Hell, this is not a Thai problem--this is a human race problem. We do it everywhere. 

Sheesh. I really did not want to start this off with such spice! A little sweetness:

Today I was introduced to my Thai teaching counterparts. An interesting note: all female. 

Oh, and the cackling did ensue!! How I adore the Thai cackle!! Again--we are talking unadulterated unbridled uncontrollable laughter that persists for extended periods of time and is encouraged in any situation. What a joy to witness! 

And all I had to say was ชื่อของฉันคือกรงขัง (pom chew Nick kap)--or in terms you may have a better chance at understanding: My name is Nick--and the room was thumping, I mean thumping, with joy. Can't beat that. 

And how do the Thais welcome farang (foreigners) into their community? A bit of healthy sport! 

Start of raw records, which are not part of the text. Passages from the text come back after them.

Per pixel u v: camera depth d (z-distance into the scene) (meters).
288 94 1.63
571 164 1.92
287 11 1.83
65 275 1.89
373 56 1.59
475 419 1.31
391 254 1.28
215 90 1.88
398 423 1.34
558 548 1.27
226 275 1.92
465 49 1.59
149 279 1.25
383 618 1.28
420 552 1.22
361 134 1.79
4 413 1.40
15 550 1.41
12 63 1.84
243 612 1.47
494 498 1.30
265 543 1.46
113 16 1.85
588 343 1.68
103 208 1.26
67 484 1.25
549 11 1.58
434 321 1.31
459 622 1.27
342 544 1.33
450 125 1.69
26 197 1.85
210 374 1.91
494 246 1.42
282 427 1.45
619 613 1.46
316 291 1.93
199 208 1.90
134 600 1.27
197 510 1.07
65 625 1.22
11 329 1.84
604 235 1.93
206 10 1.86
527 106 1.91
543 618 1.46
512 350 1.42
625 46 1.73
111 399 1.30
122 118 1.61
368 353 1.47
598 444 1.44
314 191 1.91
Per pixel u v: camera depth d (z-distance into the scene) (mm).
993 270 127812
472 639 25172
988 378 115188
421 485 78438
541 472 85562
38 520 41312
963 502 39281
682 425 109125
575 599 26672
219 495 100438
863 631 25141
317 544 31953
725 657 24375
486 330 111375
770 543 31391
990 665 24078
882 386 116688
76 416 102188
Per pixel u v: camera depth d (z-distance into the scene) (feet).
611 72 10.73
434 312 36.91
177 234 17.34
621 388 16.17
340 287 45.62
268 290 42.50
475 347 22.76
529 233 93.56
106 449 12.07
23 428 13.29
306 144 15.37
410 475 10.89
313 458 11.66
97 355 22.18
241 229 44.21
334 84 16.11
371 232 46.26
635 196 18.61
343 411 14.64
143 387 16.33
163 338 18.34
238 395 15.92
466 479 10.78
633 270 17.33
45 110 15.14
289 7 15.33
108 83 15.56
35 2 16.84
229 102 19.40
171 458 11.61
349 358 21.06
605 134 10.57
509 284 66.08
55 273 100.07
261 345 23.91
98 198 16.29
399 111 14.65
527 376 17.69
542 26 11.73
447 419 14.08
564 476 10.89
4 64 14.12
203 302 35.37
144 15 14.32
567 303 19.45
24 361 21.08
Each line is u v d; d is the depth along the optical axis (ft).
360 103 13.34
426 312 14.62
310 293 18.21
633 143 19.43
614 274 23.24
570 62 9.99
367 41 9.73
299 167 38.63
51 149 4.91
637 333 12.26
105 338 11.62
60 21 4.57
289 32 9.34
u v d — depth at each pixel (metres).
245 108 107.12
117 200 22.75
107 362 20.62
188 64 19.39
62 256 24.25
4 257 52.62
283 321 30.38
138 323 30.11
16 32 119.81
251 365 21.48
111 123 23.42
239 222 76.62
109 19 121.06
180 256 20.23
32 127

Chair ball: A mixture between basketball, ultimate frisbee, and rugby. 2 teams of 6--1 person from each team stands at the end of the court on a chair holding a basket, and each team tries to move through defense with a volleyball and put it in their basket, which can be moved in any which way as long as the basket keeper stays on the chair. No dribbling or moving with the ball. 

When your boss of bosses, the principal herself, is staring you down with feverish  fury in her eyes as she charges with every intent to either steal the ball or lay you flat on your ass, you know it's business time. The Thais take their chair ball very seriously. And all the lovable hyenas on the sidelines cackling and cheering away with every dip dive and duck.  

The farang delivered a fair snubbing in the first half but were quickly humbled by a retaliatory whipping in half 2. The Thais would not go down easily. It came down to a tie breaker--a shootout!--and just by chance 'twas I with ball in hand, needing to sink a bucket to secure a victory. 

What happened? Let's just say we taught 'em farang ain't nothin' to be messed with. I reflexively supplied a spontaneous rendition of an American Football touchdown dance...oh the cackles! 

I have found a gym. A kickass gritty gym that reminds be of an old boxing gym in Southie--you half expect Marky Mark to pop out of nowhere and bust a cap in yer wicked fuckin' ass. I have a favorite "restaurant" (street food vendor). I know 1 shortcut. I have doubled my Thai this last week. I did my laundry (well, I dropped it off at one of the ubiquitous street-laundresses and came back a few hours later to a neatly folded bag of lemony smelling clothes). I frequent the same coffee shop AND I order the same thing every time (fuckin' watermelon pineapple slushy so good...)

The point is: I am not just visiting. I am home. My life with a Thai accent, a kick of green chili--and moderated by some coconut monkey slave milk. 

Can't wait to start educating these little buggers. The kids, I mean.